Aim of the task:
Present the lines from the start of the rows through the line containing "v(-53.2, 34.86) *", both included, as a numbered list. Omit blank lines and include no other lines.

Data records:
---+---

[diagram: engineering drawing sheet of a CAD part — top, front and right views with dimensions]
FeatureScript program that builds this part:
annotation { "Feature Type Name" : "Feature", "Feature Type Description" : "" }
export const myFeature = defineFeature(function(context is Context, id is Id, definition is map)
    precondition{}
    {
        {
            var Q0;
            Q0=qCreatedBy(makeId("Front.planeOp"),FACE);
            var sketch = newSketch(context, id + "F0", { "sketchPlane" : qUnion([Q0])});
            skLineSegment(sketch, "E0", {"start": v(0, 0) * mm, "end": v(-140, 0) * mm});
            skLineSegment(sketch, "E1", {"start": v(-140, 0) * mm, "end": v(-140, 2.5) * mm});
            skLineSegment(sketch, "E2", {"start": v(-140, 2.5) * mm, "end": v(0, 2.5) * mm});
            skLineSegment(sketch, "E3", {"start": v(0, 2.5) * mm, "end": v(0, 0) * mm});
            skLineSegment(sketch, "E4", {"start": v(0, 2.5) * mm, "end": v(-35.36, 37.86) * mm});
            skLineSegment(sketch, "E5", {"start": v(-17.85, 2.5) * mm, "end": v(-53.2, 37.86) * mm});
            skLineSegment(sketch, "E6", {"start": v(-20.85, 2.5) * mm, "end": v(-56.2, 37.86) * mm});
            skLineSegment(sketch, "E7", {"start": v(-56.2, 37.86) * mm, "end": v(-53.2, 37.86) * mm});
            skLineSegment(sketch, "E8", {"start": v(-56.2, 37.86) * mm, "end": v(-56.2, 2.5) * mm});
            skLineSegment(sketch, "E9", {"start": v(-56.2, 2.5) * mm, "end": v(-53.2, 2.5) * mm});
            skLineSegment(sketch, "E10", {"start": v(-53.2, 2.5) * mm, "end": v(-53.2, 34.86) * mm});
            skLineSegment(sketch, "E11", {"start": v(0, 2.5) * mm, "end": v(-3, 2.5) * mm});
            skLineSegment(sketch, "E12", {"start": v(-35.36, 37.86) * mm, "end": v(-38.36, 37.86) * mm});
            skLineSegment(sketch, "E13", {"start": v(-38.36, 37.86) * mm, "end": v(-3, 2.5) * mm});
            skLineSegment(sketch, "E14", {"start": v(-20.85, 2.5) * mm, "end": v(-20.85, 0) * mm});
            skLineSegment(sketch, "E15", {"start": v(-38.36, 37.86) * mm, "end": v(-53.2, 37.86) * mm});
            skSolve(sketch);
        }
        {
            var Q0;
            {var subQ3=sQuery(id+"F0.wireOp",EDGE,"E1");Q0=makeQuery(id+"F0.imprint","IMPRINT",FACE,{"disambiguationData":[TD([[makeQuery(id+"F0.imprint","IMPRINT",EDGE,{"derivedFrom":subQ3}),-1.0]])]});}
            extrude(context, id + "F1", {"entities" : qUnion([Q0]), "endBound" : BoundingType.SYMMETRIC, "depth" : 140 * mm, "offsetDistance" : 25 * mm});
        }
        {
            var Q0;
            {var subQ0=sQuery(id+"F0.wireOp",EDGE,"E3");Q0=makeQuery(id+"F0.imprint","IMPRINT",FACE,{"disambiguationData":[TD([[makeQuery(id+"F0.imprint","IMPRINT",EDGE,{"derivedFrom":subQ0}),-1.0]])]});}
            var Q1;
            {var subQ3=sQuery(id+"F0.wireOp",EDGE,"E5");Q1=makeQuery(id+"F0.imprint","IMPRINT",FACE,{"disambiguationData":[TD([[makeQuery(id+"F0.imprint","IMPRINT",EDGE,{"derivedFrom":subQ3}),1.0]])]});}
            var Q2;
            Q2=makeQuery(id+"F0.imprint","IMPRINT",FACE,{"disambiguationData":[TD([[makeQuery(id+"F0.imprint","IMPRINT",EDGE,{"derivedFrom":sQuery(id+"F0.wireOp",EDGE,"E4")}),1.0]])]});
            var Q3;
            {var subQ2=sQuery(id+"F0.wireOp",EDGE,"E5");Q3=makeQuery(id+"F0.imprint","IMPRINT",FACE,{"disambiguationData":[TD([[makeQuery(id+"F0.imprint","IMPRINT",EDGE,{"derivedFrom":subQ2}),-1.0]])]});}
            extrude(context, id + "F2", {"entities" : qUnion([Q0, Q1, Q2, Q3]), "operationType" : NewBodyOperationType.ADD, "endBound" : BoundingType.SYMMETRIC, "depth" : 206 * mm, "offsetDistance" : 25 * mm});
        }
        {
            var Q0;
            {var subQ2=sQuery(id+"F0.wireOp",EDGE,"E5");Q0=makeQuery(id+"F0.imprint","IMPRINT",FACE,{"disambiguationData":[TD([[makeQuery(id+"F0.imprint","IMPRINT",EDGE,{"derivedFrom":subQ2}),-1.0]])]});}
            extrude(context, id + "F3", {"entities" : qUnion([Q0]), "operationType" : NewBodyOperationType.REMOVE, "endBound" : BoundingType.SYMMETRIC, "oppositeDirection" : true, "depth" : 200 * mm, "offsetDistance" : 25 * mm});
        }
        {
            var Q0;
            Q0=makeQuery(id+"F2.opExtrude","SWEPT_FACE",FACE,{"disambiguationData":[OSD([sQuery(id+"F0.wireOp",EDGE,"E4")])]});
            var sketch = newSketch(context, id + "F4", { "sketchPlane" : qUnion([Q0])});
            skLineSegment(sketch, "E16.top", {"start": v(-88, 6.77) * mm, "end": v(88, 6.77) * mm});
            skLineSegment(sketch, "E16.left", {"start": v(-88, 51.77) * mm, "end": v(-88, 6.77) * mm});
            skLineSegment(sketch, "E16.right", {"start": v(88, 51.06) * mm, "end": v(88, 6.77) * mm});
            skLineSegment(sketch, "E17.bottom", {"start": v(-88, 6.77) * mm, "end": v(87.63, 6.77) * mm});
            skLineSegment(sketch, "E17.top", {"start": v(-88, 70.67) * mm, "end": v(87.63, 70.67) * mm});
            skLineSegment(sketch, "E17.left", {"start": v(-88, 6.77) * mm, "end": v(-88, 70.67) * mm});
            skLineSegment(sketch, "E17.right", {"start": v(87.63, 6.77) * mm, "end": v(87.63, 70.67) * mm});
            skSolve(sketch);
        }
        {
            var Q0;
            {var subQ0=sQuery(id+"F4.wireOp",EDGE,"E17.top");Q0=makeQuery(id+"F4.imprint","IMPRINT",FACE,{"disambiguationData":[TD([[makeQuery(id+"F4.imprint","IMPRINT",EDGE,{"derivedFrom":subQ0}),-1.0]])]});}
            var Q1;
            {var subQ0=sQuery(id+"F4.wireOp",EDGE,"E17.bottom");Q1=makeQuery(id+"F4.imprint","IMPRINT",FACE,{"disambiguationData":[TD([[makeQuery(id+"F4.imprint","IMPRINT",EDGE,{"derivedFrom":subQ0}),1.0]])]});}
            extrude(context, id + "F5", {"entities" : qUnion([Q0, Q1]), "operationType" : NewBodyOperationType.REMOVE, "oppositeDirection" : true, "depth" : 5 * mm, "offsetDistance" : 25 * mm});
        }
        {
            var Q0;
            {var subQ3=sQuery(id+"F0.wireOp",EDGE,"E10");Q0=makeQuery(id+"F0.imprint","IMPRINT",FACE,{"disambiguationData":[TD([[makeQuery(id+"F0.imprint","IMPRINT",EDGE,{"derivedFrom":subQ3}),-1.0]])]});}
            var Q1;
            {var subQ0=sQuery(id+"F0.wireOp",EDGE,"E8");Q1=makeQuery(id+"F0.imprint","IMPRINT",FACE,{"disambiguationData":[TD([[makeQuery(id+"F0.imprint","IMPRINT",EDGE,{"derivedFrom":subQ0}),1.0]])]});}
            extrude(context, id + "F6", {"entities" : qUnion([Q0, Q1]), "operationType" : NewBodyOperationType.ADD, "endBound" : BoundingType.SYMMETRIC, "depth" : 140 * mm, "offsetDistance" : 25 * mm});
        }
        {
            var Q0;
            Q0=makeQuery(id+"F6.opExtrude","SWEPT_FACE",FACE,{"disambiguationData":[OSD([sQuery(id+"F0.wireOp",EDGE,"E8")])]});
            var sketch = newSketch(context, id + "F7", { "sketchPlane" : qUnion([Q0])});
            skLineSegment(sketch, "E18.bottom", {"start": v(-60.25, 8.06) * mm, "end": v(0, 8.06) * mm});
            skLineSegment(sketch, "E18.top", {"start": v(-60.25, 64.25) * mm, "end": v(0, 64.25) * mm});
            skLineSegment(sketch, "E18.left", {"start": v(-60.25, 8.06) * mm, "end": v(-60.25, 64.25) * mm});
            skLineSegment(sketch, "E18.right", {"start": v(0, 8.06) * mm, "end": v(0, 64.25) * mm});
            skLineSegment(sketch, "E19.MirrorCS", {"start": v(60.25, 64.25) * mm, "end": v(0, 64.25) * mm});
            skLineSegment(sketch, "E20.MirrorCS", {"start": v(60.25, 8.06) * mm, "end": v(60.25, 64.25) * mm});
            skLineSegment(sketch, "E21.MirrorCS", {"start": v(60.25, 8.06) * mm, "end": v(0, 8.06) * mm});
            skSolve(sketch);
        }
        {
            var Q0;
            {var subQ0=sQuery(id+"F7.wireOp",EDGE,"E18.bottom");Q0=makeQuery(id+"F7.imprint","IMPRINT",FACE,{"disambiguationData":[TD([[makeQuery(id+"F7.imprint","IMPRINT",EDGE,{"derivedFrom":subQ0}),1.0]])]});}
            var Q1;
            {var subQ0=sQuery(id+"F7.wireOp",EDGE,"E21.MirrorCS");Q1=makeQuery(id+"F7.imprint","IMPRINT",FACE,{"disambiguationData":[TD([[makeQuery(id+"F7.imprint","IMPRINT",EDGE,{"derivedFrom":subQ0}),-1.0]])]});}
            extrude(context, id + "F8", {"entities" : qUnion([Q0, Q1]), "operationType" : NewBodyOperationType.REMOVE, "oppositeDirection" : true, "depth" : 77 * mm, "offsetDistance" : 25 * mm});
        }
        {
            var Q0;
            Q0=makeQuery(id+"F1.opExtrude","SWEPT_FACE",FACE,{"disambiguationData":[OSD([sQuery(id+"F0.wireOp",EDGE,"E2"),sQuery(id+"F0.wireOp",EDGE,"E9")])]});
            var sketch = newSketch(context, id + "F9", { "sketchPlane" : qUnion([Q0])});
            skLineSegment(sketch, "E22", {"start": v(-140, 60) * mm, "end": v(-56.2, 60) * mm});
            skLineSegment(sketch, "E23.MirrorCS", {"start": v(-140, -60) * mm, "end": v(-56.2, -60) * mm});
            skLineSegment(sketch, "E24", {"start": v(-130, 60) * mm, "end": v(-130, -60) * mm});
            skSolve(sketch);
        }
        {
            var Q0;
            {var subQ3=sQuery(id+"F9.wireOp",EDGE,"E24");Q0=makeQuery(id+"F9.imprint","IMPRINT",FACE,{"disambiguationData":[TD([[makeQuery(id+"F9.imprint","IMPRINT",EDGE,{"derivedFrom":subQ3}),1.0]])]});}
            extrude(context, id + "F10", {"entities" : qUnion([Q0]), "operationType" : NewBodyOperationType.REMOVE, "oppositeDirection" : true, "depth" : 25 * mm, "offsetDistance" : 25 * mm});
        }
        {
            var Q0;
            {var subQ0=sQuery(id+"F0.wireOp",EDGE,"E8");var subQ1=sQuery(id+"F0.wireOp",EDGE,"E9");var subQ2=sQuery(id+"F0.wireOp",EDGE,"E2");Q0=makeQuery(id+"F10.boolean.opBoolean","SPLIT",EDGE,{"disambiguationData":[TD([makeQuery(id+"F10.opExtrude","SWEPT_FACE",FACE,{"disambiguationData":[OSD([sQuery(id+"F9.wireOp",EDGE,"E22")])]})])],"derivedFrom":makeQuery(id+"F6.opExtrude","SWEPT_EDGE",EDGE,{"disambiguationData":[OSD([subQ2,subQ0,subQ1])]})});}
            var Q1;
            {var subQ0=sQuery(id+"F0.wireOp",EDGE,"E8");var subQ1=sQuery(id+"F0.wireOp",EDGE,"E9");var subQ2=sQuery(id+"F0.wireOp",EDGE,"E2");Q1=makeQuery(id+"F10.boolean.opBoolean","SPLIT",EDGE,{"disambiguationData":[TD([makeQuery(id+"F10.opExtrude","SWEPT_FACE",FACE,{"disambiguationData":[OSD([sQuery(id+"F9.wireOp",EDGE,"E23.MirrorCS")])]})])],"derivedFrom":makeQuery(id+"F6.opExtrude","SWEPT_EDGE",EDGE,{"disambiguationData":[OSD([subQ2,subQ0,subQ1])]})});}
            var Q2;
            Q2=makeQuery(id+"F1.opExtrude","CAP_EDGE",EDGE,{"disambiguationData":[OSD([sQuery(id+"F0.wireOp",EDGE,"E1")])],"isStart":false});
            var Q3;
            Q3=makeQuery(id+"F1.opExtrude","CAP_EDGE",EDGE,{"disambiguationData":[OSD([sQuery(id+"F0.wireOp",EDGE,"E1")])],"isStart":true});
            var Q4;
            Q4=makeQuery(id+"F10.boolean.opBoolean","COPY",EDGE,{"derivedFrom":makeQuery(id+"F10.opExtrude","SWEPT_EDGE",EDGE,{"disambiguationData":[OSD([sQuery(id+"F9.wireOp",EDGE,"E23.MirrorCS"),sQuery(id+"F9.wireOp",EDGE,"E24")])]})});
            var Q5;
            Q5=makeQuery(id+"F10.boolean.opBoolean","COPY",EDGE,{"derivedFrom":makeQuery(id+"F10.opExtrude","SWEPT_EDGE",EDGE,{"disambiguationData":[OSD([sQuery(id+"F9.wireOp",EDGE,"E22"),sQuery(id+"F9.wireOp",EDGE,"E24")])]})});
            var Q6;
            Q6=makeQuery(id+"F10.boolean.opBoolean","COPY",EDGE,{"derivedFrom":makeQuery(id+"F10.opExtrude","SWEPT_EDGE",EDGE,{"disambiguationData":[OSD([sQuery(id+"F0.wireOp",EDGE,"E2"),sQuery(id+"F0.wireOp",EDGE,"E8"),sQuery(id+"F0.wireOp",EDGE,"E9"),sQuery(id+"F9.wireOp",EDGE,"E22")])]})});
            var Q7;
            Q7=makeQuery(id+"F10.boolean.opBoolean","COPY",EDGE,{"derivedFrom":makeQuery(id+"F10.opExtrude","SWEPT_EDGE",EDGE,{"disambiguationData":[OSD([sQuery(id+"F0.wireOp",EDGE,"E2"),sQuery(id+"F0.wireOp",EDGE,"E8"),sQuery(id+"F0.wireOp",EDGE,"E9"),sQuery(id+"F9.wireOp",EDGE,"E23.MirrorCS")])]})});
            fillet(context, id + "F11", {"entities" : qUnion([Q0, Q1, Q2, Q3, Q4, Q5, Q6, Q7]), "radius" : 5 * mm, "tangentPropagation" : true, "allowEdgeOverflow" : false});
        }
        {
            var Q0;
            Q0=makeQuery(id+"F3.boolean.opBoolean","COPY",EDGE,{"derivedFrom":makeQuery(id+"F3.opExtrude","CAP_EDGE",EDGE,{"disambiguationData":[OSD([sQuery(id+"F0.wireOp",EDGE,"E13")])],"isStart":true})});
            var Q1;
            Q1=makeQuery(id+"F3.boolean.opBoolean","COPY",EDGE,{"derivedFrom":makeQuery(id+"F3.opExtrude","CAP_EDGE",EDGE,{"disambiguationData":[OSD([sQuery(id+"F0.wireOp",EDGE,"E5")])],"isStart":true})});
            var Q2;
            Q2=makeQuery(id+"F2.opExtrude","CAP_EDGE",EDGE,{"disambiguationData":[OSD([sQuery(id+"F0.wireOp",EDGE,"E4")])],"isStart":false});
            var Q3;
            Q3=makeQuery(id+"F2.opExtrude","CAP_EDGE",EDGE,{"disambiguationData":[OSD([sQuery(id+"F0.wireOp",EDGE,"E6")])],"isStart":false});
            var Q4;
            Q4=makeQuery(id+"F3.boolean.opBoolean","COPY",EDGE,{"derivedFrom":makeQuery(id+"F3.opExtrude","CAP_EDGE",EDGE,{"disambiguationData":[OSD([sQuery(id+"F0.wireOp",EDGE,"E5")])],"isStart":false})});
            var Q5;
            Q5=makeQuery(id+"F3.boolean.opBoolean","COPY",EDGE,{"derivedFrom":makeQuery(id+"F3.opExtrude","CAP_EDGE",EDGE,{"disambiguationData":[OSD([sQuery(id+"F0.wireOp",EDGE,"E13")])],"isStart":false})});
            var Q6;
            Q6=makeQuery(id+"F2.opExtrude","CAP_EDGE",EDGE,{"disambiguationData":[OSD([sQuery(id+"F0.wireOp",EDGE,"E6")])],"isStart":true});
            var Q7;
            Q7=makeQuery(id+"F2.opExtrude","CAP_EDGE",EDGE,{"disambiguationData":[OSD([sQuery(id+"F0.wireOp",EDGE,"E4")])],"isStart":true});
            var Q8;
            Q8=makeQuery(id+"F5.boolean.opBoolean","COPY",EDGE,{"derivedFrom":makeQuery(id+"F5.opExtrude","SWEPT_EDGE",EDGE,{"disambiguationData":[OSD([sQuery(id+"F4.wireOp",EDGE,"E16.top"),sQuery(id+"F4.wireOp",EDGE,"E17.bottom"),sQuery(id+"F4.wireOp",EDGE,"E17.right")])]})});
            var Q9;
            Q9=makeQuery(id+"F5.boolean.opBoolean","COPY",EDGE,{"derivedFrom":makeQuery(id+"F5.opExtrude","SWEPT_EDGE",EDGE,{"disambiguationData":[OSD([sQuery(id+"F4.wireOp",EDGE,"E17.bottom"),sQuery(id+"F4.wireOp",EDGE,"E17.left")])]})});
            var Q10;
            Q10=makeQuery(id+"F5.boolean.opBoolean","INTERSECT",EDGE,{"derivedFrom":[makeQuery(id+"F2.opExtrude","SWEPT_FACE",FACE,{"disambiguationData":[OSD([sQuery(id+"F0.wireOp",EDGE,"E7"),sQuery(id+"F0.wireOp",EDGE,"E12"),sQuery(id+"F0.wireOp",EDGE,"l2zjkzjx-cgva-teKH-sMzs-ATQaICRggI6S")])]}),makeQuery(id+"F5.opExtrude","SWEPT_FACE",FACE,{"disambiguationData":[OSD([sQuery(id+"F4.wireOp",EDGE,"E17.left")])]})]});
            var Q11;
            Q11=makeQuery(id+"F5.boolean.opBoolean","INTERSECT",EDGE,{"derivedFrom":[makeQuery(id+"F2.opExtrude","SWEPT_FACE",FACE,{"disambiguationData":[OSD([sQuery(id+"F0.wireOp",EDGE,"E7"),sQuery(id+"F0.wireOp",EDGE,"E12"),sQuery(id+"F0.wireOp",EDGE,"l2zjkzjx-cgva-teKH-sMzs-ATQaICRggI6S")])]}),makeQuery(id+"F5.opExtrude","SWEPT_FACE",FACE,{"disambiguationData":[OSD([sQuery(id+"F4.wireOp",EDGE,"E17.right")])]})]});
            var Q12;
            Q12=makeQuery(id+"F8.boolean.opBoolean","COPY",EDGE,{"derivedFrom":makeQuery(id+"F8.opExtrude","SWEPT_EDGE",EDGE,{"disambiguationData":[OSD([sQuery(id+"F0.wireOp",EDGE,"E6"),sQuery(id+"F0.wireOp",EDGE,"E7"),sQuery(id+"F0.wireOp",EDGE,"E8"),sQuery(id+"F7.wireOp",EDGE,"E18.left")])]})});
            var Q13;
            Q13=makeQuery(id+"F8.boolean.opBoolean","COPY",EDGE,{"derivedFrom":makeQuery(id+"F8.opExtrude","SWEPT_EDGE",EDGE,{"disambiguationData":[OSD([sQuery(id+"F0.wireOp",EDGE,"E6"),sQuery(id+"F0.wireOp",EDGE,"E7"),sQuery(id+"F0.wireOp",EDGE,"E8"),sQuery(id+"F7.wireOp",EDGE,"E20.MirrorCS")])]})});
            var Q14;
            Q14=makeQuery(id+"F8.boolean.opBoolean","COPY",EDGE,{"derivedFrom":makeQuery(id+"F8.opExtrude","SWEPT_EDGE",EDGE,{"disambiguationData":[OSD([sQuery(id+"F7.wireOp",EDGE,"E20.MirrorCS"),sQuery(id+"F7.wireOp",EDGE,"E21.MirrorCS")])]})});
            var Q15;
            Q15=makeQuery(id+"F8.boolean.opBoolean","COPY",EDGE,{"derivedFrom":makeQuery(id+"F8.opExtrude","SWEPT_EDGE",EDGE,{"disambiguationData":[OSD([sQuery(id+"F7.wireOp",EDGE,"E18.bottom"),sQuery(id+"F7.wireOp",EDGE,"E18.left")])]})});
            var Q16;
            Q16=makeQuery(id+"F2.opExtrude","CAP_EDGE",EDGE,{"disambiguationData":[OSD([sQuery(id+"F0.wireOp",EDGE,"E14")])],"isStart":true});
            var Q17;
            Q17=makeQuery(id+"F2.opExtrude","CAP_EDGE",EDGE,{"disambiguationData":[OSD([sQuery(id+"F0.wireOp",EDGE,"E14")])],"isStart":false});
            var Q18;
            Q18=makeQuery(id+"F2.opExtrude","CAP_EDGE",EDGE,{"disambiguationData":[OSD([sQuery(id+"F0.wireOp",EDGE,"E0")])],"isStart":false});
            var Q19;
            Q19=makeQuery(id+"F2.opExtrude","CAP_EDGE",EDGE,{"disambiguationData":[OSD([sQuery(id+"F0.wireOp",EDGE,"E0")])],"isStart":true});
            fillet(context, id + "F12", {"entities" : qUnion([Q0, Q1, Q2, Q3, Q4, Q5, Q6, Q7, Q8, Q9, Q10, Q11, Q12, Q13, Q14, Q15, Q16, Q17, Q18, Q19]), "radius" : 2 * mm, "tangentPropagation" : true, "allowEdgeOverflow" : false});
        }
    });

---+---

Final answer:
1. [diagram: engineering drawing sheet of a CAD part — top, front and right views with dimensions]
2. FeatureScript program that builds this part:
3. annotation { "Feature Type Name" : "Feature", "Feature Type Description" : "" }
4. export const myFeature = defineFeature(function(context is Context, id is Id, definition is map)
5.     precondition{}
6.     {
7.         {
8.             var Q0;
9.             Q0=qCreatedBy(makeId("Front.planeOp"),FACE);
10.             var sketch = newSketch(context, id + "F0", { "sketchPlane" : qUnion([Q0])});
11.             skLineSegment(sketch, "E0", {"start": v(0, 0) * mm, "end": v(-140, 0) * mm});
12.             skLineSegment(sketch, "E1", {"start": v(-140, 0) * mm, "end": v(-140, 2.5) * mm});
13.             skLineSegment(sketch, "E2", {"start": v(-140, 2.5) * mm, "end": v(0, 2.5) * mm});
14.             skLineSegment(sketch, "E3", {"start": v(0, 2.5) * mm, "end": v(0, 0) * mm});
15.             skLineSegment(sketch, "E4", {"start": v(0, 2.5) * mm, "end": v(-35.36, 37.86) * mm});
16.             skLineSegment(sketch, "E5", {"start": v(-17.85, 2.5) * mm, "end": v(-53.2, 37.86) * mm});
17.             skLineSegment(sketch, "E6", {"start": v(-20.85, 2.5) * mm, "end": v(-56.2, 37.86) * mm});
18.             skLineSegment(sketch, "E7", {"start": v(-56.2, 37.86) * mm, "end": v(-53.2, 37.86) * mm});
19.             skLineSegment(sketch, "E8", {"start": v(-56.2, 37.86) * mm, "end": v(-56.2, 2.5) * mm});
20.             skLineSegment(sketch, "E9", {"start": v(-56.2, 2.5) * mm, "end": v(-53.2, 2.5) * mm});
21.             skLineSegment(sketch, "E10", {"start": v(-53.2, 2.5) * mm, "end": v(-53.2, 34.86) * mm});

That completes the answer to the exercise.